Inheriting Cryptocurrency: What to Know

Now, the laws that govern the inheritance of cryptocurrency are still a bit blurred.

It can be nearly impossible to access the portfolio of a miner or investor unless they give up their respective encryption keys. And, this security due to the decentralized and non-regulated nature of the encrypted devices.

Apparently, there have been a few cases of inheritance issues surrounding cryptocurrency, including the case of Matthew Moody. Still, up to now, there have been no unanimous decisions or even proposition to try to remedy the problem.

Illustrating the Issue

The case surrounding the Moody family is the perfect way to illustrate the issues that surround the inheritance of cryptocurrency.
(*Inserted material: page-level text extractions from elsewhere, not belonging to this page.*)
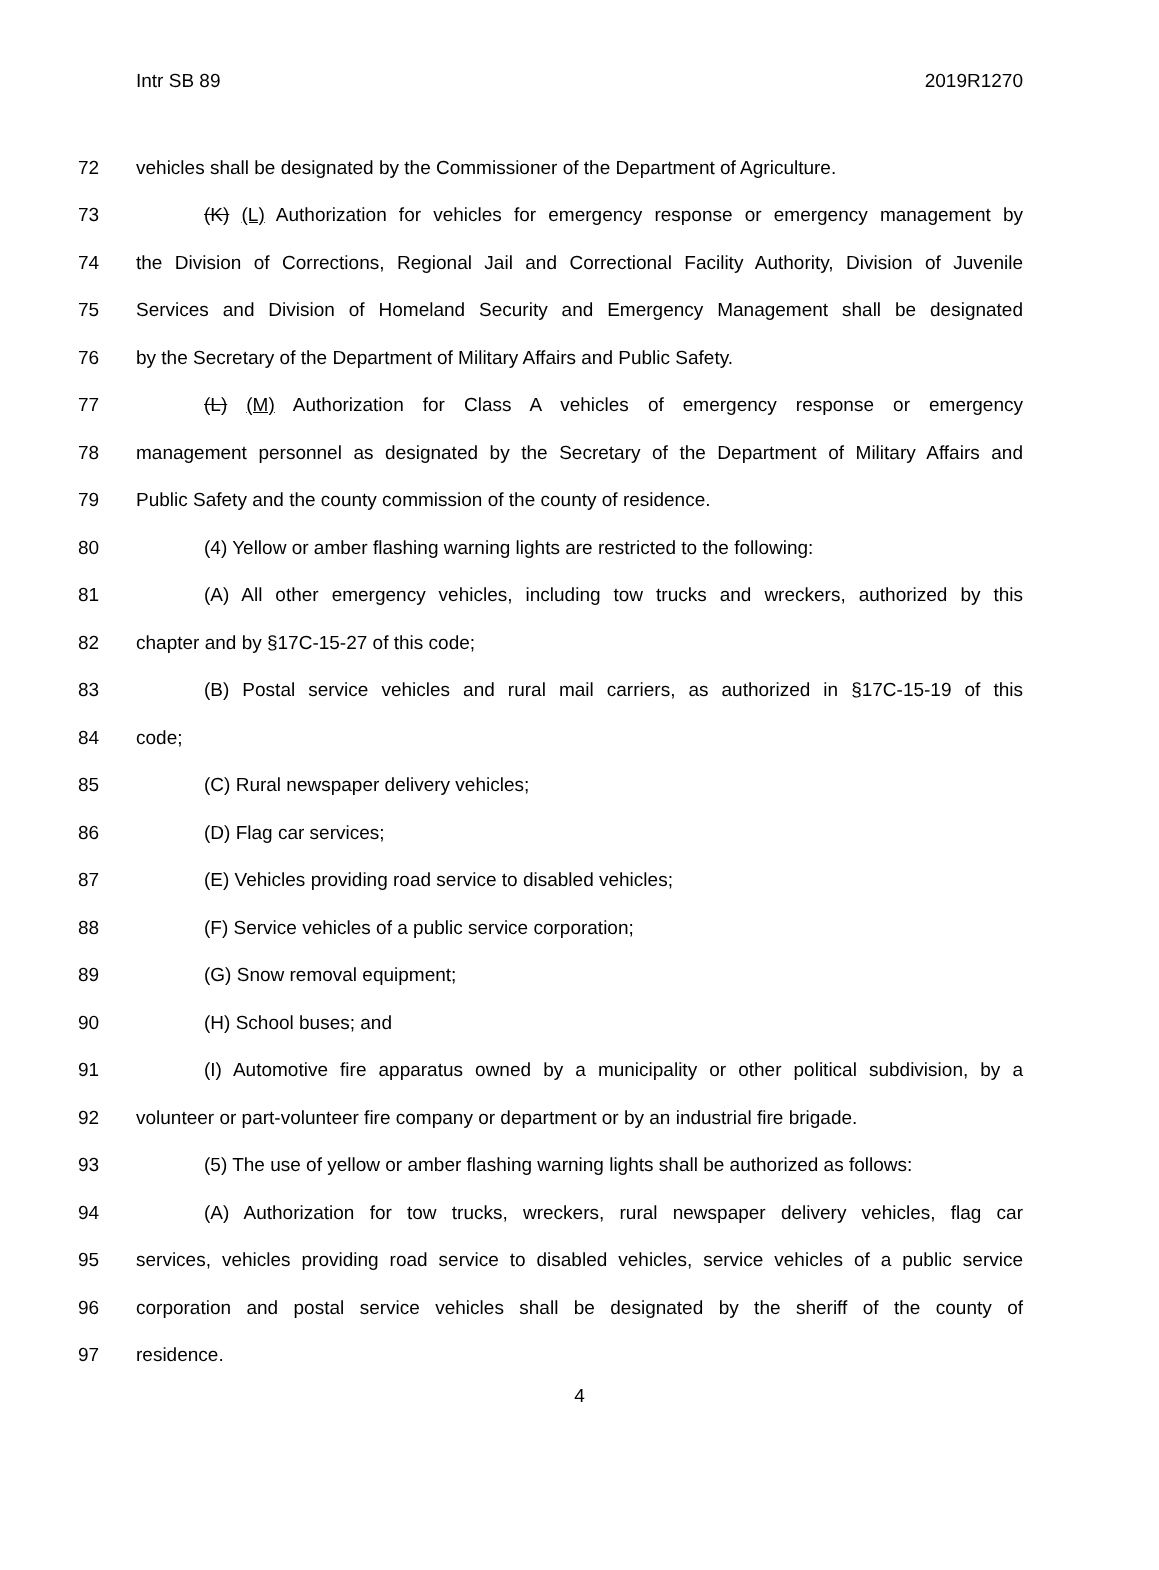Intr SB 89 2019R1270
72 vehicles shall be designated by the Commissioner of the Department of Agriculture.
73 (K) (L) Authorization for vehicles for emergency response or emergency management by
74 the Division of Corrections, Regional Jail and Correctional Facility Authority, Division of Juvenile
75 Services and Division of Homeland Security and Emergency Management shall be designated
76 by the Secretary of the Department of Military Affairs and Public Safety.
77 (L) (M) Authorization for Class A vehicles of emergency response or emergency
78 management personnel as designated by the Secretary of the Department of Military Affairs and
79 Public Safety and the county commission of the county of residence.
80 (4) Yellow or amber flashing warning lights are restricted to the following:
81 (A) All other emergency vehicles, including tow trucks and wreckers, authorized by this
82 chapter and by §17C-15-27 of this code;
83 (B) Postal service vehicles and rural mail carriers, as authorized in §17C-15-19 of this
84 code;
85 (C) Rural newspaper delivery vehicles;
86 (D) Flag car services;
87 (E) Vehicles providing road service to disabled vehicles;
88 (F) Service vehicles of a public service corporation;
89 (G) Snow removal equipment;
90 (H) School buses; and
91 (I) Automotive fire apparatus owned by a municipality or other political subdivision, by a
92 volunteer or part-volunteer fire company or department or by an industrial fire brigade.
93 (5) The use of yellow or amber flashing warning lights shall be authorized as follows:
94 (A) Authorization for tow trucks, wreckers, rural newspaper delivery vehicles, flag car
95 services, vehicles providing road service to disabled vehicles, service vehicles of a public service
96 corporation and postal service vehicles shall be designated by the sheriff of the county of
97 residence.
4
Back in 2013, Matthew Moody, a Bitcoin miner, lost his life in a plane crash during an observation flight in Chico, California. His father, Micheal Moody, who was aware of his son’s work, expected to inherit Matthew’s portfolio.
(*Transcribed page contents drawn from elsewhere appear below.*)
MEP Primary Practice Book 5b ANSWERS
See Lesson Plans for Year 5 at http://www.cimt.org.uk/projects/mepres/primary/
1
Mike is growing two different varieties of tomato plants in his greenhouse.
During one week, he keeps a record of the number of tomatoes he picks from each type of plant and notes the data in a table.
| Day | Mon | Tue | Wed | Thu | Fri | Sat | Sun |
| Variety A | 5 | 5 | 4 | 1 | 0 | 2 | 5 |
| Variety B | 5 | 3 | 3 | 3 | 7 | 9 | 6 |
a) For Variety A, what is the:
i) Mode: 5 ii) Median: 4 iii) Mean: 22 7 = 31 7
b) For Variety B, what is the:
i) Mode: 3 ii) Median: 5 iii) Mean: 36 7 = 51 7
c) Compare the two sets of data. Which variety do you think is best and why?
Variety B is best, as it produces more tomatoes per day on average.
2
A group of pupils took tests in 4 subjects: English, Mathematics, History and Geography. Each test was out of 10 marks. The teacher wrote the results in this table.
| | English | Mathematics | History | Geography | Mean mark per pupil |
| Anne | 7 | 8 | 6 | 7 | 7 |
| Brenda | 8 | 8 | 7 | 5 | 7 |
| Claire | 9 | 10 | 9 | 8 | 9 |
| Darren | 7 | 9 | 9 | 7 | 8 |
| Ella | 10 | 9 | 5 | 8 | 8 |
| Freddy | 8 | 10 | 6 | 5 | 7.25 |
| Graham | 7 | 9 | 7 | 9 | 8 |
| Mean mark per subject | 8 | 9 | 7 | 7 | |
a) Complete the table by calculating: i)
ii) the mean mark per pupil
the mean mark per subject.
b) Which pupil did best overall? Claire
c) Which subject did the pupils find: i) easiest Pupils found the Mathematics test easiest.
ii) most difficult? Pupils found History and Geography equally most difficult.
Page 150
Therefore, the retired software engineer made a declaration stating that his son was one of the first to mine Bitcoin and that he had used his personal computer to do so. Still, even if his father knew that Matthew was in possession of cryptocurrency before his passing, he had absolutely no way to access them.

What’s more is that the decentralized nature of cryptocurrency requires each user to create an identifier and a specific address for their device.
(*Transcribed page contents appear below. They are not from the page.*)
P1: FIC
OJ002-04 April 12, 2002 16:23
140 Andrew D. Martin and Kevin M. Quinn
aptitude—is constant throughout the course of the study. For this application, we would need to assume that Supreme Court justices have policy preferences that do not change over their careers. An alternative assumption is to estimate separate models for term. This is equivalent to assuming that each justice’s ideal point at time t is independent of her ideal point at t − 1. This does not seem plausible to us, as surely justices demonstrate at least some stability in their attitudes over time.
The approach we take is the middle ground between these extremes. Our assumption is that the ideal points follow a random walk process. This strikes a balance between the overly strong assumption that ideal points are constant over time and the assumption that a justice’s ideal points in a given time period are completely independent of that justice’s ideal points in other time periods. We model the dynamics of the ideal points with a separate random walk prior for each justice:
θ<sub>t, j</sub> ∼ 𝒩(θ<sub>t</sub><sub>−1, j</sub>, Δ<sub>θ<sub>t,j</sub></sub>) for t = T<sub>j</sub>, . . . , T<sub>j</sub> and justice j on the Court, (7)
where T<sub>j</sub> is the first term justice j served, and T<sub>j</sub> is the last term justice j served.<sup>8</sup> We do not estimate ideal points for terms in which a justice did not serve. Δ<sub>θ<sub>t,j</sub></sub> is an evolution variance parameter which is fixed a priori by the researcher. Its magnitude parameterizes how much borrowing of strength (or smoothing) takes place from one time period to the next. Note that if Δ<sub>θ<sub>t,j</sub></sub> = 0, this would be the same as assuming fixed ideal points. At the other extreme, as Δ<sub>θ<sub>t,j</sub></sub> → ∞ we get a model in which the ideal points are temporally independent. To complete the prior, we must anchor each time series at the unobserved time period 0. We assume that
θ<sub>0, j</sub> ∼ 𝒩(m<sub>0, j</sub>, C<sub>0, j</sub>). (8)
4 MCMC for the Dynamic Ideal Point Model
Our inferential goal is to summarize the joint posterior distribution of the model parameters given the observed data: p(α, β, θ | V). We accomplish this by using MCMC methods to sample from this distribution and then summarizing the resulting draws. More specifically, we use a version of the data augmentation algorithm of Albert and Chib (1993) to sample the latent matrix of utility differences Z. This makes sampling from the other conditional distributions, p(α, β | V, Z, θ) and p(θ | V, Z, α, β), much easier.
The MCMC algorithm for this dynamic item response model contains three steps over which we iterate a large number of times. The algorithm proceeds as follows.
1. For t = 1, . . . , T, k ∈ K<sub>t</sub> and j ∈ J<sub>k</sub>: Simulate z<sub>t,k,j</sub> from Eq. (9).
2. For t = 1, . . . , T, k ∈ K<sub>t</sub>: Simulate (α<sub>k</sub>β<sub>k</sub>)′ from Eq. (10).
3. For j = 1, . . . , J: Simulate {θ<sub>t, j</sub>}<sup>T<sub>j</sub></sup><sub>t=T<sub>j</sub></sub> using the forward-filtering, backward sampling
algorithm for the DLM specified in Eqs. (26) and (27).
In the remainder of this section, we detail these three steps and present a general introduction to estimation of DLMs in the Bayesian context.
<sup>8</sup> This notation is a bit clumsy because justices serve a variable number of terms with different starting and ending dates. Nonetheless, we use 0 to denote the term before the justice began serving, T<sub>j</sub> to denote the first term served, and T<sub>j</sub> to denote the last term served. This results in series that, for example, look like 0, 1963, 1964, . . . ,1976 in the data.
Now, after years of trying to recover his son’s cryptocurrency, Micheal Moody made a statement that there always seems to be more questions than answers.

The Future of the Deceased’s Cryptocurrency

According to a Blockchain developer, Todd Kandaris from Stepwyze believes that the complete regulation of the industry is impossible due to its decentralized nature.

The situation is made even worse when it comes to procedures for transferring a deceased person’s cryptocurrency. Nolan Bauerle, a research director explains that normally a dead person’s cryptocurrency would become inaccessible and would be abandoned.

This is due to a lack of some form of authority who would be able to resolve the issue. One potential solution would be for individuals to leave the information about their cryptocurrency portfolio in their will.


A Promising Solution

Most companies, who operate in the industry, are in possession of their client’s private encryption keys. In general, this serves as a security measure to protect customer’s from completely losing their account information, which would otherwise make their accounts permanently inaccessible.

So, if a death certificate can be presented, some companies may be able to transfer the encryption keys. However, this practice is far from unanimous in the world of Blockchain technology since it violates the idea of decentralization.